4/ De la sous-représentativité des stratégistes ivoiriens: sur ce point, les organisateurs ont négligé l'importance de la présence de stratégistes ivoiriens lors de cet événement. En effet, la participation d'experts nationaux, civils, en stratégie a été simplement minimisée. Les stratégistes ivoiriens étaient donc sous-représentés et surtout mis au second plan, eu égard au rôle de consultants auxquels ceux présents étaient relégués. Aucun stratégiste n'a d'ailleurs, été invité à faire une communication.

5/ Du rattachement institutionnel de l'Institut: l'IESD qui aurait pu avoir un caractère civil fortement marqué, tranche par son rattachement institutionnel, qui ne lui confère aucune autonomie dans la réflexion stratégique et dans le contenu des cours dispensés.
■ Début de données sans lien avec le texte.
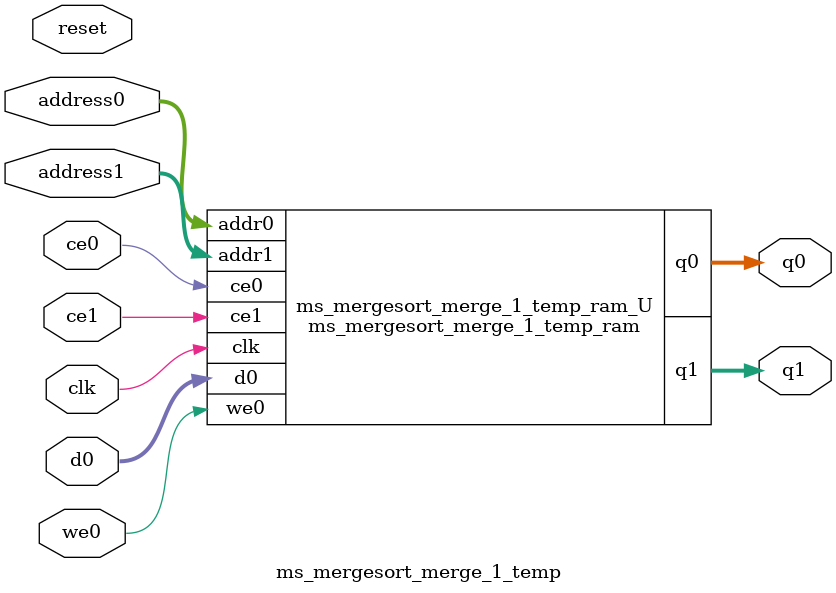
<source format=v>
`timescale 1 ns / 1 ps
module ms_mergesort_merge_1_temp_ram (addr0, ce0, d0, we0, q0, addr1, ce1, q1,  clk);

parameter DWIDTH = 32;
parameter AWIDTH = 11;
parameter MEM_SIZE = 2048;

input[AWIDTH-1:0] addr0;
input ce0;
input[DWIDTH-1:0] d0;
input we0;
output reg[DWIDTH-1:0] q0;
input[AWIDTH-1:0] addr1;
input ce1;
output reg[DWIDTH-1:0] q1;
input clk;

reg [DWIDTH-1:0] ram0[0:MEM_SIZE-1];



always @(posedge clk)  
begin 
    if (ce0) begin
        if (we0) 
            ram0[addr0] <= d0; 
        q0 <= ram0[addr0];
    end
end


always @(posedge clk)  
begin 
    if (ce1) begin
        q1 <= ram0[addr1];
    end
end


endmodule

`timescale 1 ns / 1 ps
module ms_mergesort_merge_1_temp(
    reset,
    clk,
    address0,
    ce0,
    we0,
    d0,
    q0,
    address1,
    ce1,
    q1);

parameter DataWidth = 32'd32;
parameter AddressRange = 32'd2048;
parameter AddressWidth = 32'd11;
input reset;
input clk;
input[AddressWidth - 1:0] address0;
input ce0;
input we0;
input[DataWidth - 1:0] d0;
output[DataWidth - 1:0] q0;
input[AddressWidth - 1:0] address1;
input ce1;
output[DataWidth - 1:0] q1;



ms_mergesort_merge_1_temp_ram ms_mergesort_merge_1_temp_ram_U(
    .clk( clk ),
    .addr0( address0 ),
    .ce0( ce0 ),
    .we0( we0 ),
    .d0( d0 ),
    .q0( q0 ),
    .addr1( address1 ),
    .ce1( ce1 ),
    .q1( q1 ));

endmodule


</source>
Lorsque l'on sait qu'en Afrique les questions de défense et de sécurité demeurent tabous, l'on est en droit de s'interroger sur l'efficacité d'un tel institut à vulgariser la "chose militaire et la stratégie"? Jusqu'où les civils seront-ils autorisés à réfléchir et intervenir sur les questions de défense? Qui dirigera cet institut rattaché au Ministère de la Défense? Un civil ou un militaire? En outre, eu égard au rattachement institutionnel de l'IESD, il aurait été plus cohérent de le nommé ainsi: "Institut National d'Etudes Stratégiques et de Défense". Enfin, l'IESD aurait pu faire l'objet d'un partenariat sous régional pour sa création, ce qui aurait souligné la dimension africaine de son ambition et la prise de conscience d'une nécessaire responsabilité africaine.

Pour conclure, il est bon de rappeler que l'Armée est l'émanation de la nation et devrait, à ce titre, impérativement la refléter dans toute sa diversité et sa richesse. En outre, la dimension civile de l'IESD, devrait être prise en compte, à l'image de la citation de Georges Clémenceau : "La guerre! C'est une chose trop grave pour la confier à des militaires". Cette session qui prend fin le 25 juin prochain, aura au moins permis, d'évaluer l'intérêt national et international pour cette initiative. Cependant, il faudra bien tirer les leçons de la tenue de cette session, afin que les insuffisances susmentionnées, soient corrigées pour les futurs rendez-vous. Il y va de la crédibilité des autorités ivoiriennes!